Fig. 6. Model performances on unified dataset w.r.t the number of latent topics.

We can also observe from Fig. 7 and Fig. 8 that our proposed approach constantly maintains stable performances with regard to fluctuations of parameter α and β, which proves that our model is robust to hyper-parameter tuning.

Fig. 7. Model performances w.r.t α.

Fig. 8. Model performances w.r.t β.

4.3.3 Topic heat evaluation effect.

Using the topic hotness evaluation method proposed in this paper, the hotness values of each topic in the dataset are calculated and ranked according to their hotness value. Table 2 shows the top ten topics and their tag words (original texts are in Chinse, we translated into English hereafter).

Table 2. Hot topics and their tags in unified network

From the above hot topic tags, we can identify some hot topics in China in July 2019, including online funny videos, China's economic and enterprise development, US security reports, etc.

In order to verify the effectiveness of our method in cross-network scenarios, we conducted experiments on each single network. The results of hot topics are shown in Table 3-5 The topics mentioned in the results of unified networks are underlined. It can be seen that the hot topics of each social network are part of the hot topics of unified networks. Meanwhile, the hot topics of each social network also include topics not mentioned in our previous results. This is because these topics are hot topics in current social networks, but they cannot be regarded as hot topics across multiple networks. In addition, Weibo and China news contain more hot topics, while Tianya contains less. This may be because hot topics in social networks are usually related to major events in reality. Information from Weibo and China news is usually related to these events, and texts from Tianya is typically related to daily life. Compared with daily life, social events are more likely to become a hot topic.

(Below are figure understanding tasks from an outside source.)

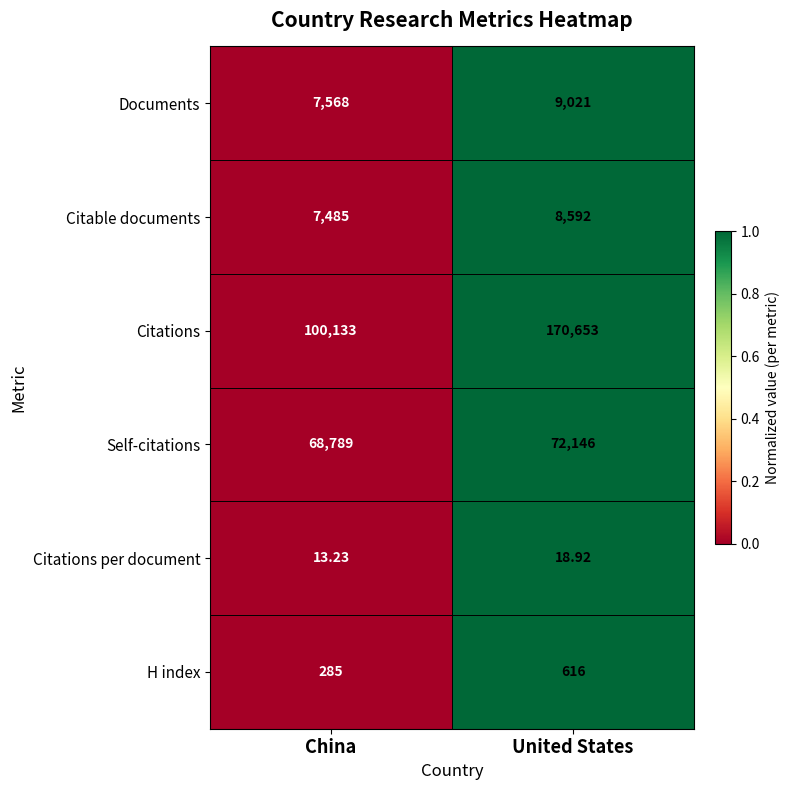

At which category is the sum across all series the highest?

United States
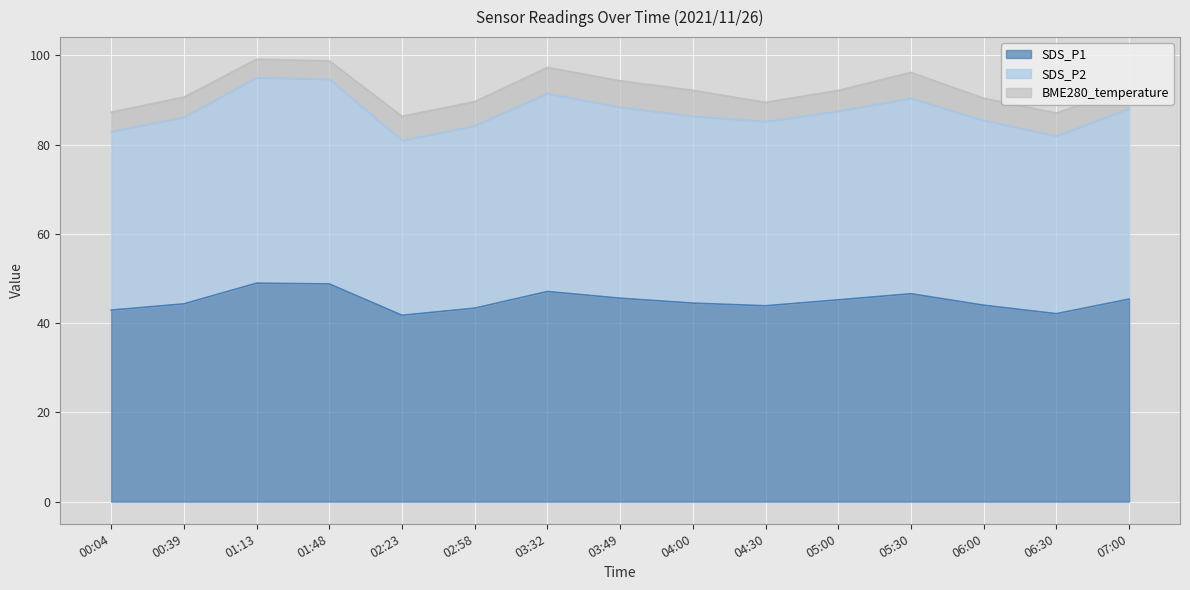

The SDS_P1 series shows 44.0 at 06:00. True or false?

True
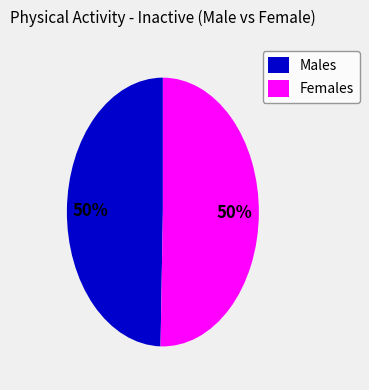

True or false: Females accounts for 50% of the total.

True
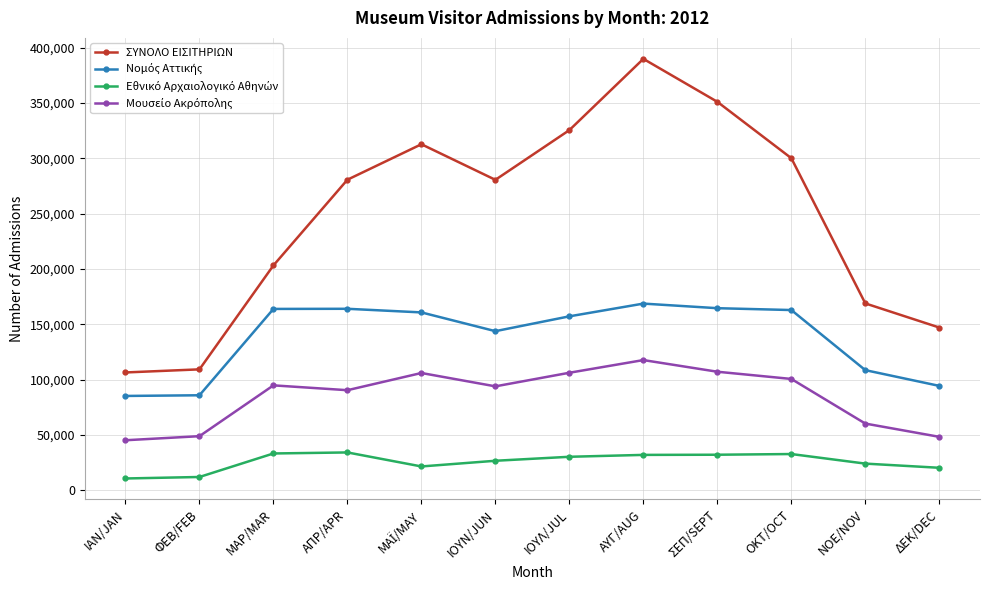

The ΣΥΝΟΛΟ ΕΙΣΙΤΗΡΙΩΝ series shows 389848 at ΑΥΓ/AUG. True or false?

True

Table 3. Hot topics in Weibo

Table 4. Hot topics in Tianya

Table 5. Hot topics in Chinanews

5. Conclusion

This paper studies the problem of hot topic discovery in cross-network scenarios, and proposes a hot topic discovery method based on the improved LDA model. The LDA model is improved by the text expansion method based on semantic similarity, which effectively alleviates the problem of text sparsity. The model exploits topic tag frequency to evaluate the topic hotness. Our method is verified and evaluated on three social networks: Weibo, Tianya and China news. Experimental results demonstrate that the proposed method can effectively distinguish the texts of different topics, and achieves better performance over baseline methods. In addition, the experiment also suggests that the hot topics of each social network are part of the unified social network, and the hot topics in online social networks are usually closely related to major events in real society. Through hot topic mining of multiple online social networks, we may also analyze the popular views in the network, and know well about the hot topics in different regions and the evolution of hot topics.